■ PROVIDED MATERIAL:
++++
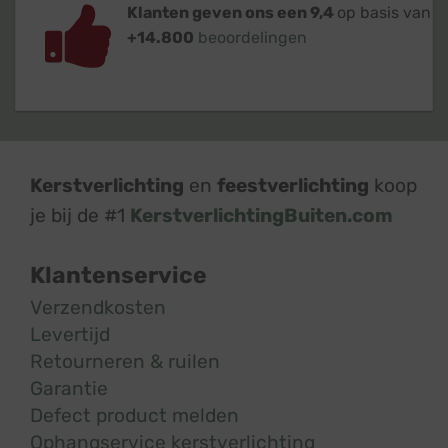
Klanten geven ons een 9,4
op basis van
+14.800
beoordelingen
Kerstverlichting
en
feestverlichting
koop
je bij de #1
KerstverlichtingBuiten.com
Klantenservice
Verzendkosten
Levertijd
Retourneren & ruilen
Garantie
Defect product melden
Ophangservice kerstverlichting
++++
■ YOUR TASK:
Rewrite the text lines of the entries above as a numbered list, leaving out blank lines and the pictures.

■ EXERCISE RESULT:
1. Klanten geven ons een 9,4
2. op basis van
3. +14.800
4. beoordelingen
5. Kerstverlichting
6. en
7. feestverlichting
8. koop
9. je bij de #1
10. KerstverlichtingBuiten.com
11. Klantenservice
12. Verzendkosten
13. Levertijd
14. Retourneren & ruilen
15. Garantie
16. Defect product melden
17. Ophangservice kerstverlichting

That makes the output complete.